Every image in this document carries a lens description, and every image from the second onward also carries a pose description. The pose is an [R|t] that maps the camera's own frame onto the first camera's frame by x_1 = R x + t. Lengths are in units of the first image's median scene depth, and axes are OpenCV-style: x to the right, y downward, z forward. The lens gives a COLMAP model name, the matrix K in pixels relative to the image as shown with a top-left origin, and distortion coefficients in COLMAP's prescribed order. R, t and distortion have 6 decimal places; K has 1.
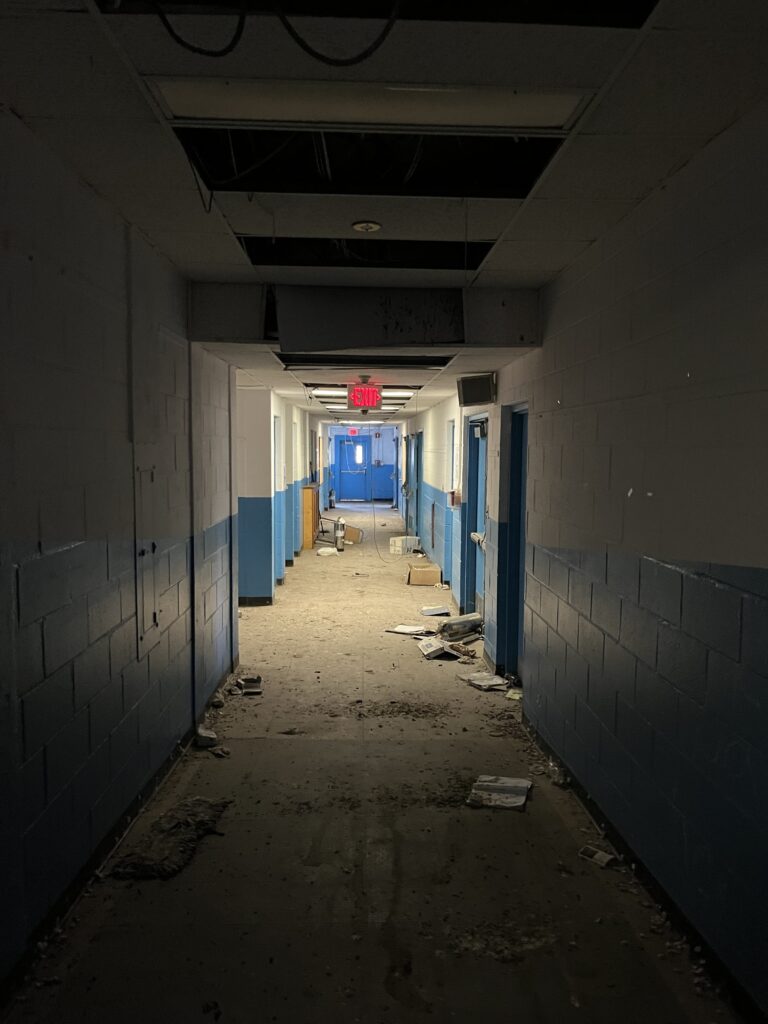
lens RADIAL K [[778.8, 0, 385.0], [0, 778.8, 509.6], [0, 0, 1]] dist [0.006985, 0.000138]
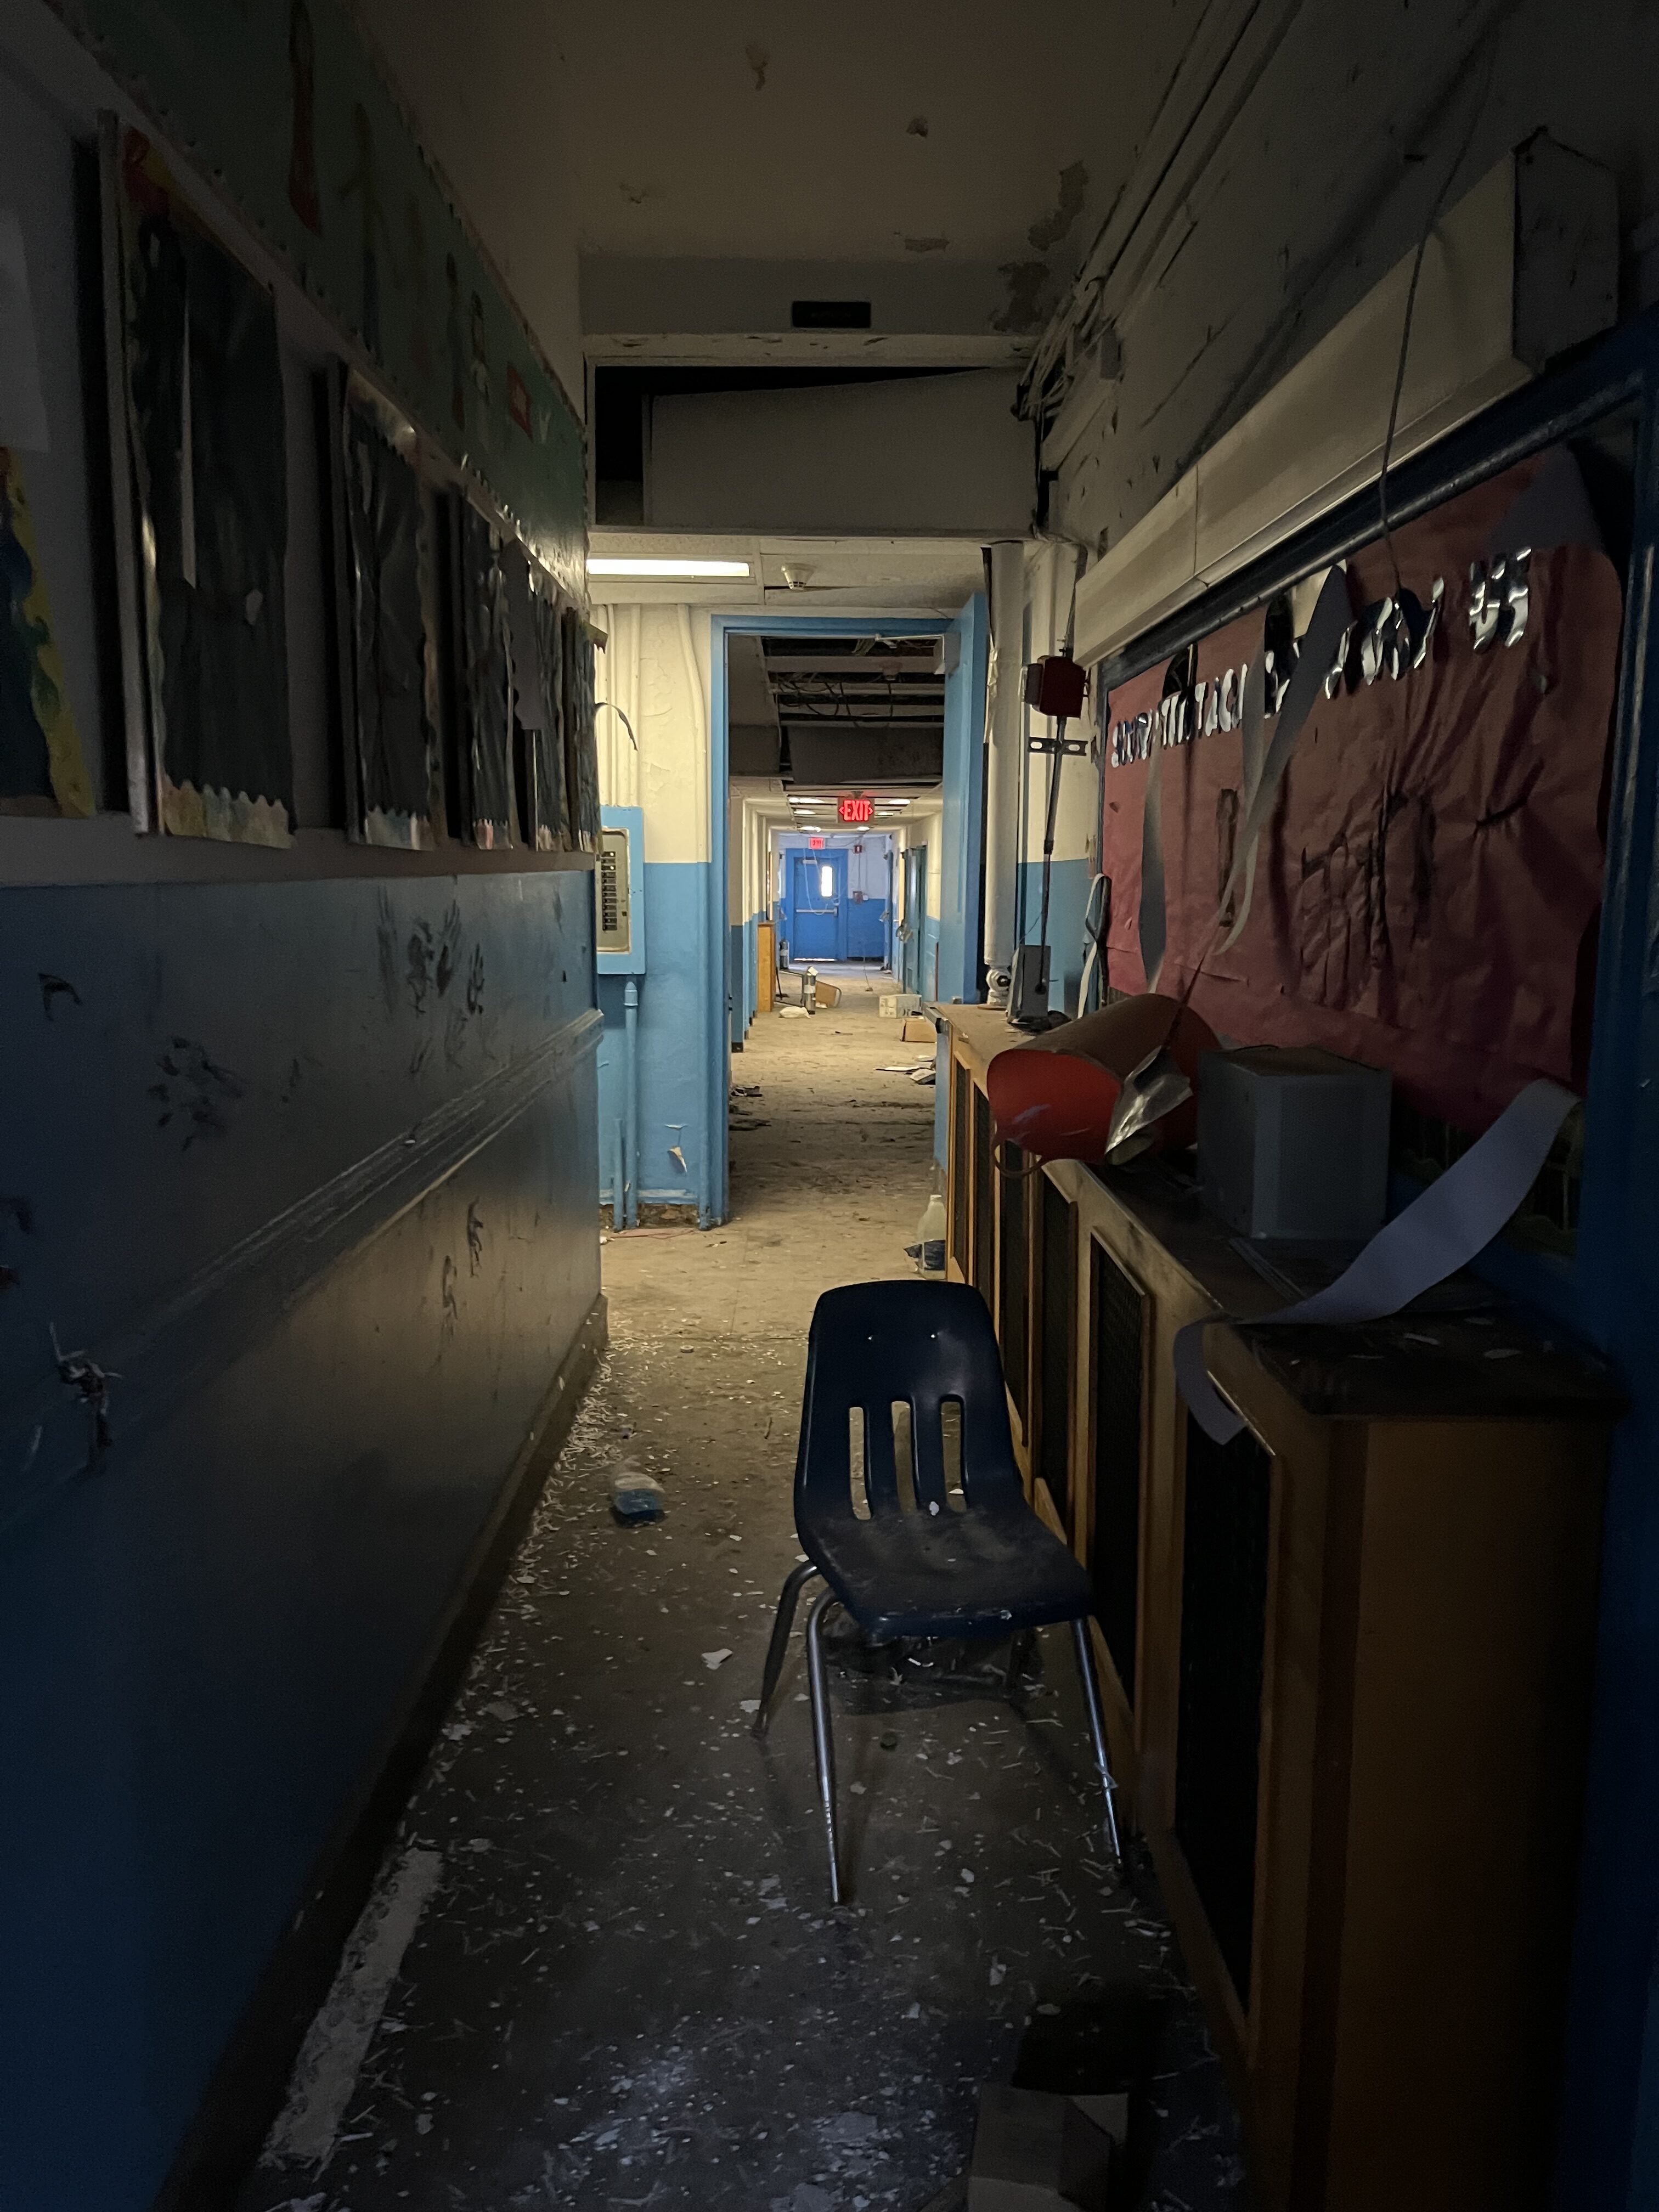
lens RADIAL K [[1682.4, 0, 826.8], [0, 1682.4, 1117.4], [0, 0, 1]] dist [0.006985, 0.000138]
pose [[0.999730, 0.001890, -0.023144, -0.004021], [-0.000374, 0.997863, 0.065347, 0.029549], [0.023218, -0.065321, 0.997594, -0.345365]]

::::::::

▶ **Task prompt**
Copy every line of the data above character for character, leaving out the pictures.

▶ **Answer**
Every image in this document carries a lens description, and every image from the second onward also carries a pose description. The pose is an [R|t] that maps the camera's own frame onto the first camera's frame by x_1 = R x + t. Lengths are in units of the first image's median scene depth, and axes are OpenCV-style: x to the right, y downward, z forward. The lens gives a COLMAP model name, the matrix K in pixels relative to the image as shown with a top-left origin, and distortion coefficients in COLMAP's prescribed order. R, t and distortion have 6 decimal places; K has 1.
lens RADIAL K [[778.8, 0, 385.0], [0, 778.8, 509.6], [0, 0, 1]] dist [0.006985, 0.000138]
lens RADIAL K [[1682.4, 0, 826.8], [0, 1682.4, 1117.4], [0, 0, 1]] dist [0.006985, 0.000138]
pose [[0.999730, 0.001890, -0.023144, -0.004021], [-0.000374, 0.997863, 0.065347, 0.029549], [0.023218, -0.065321, 0.997594, -0.345365]]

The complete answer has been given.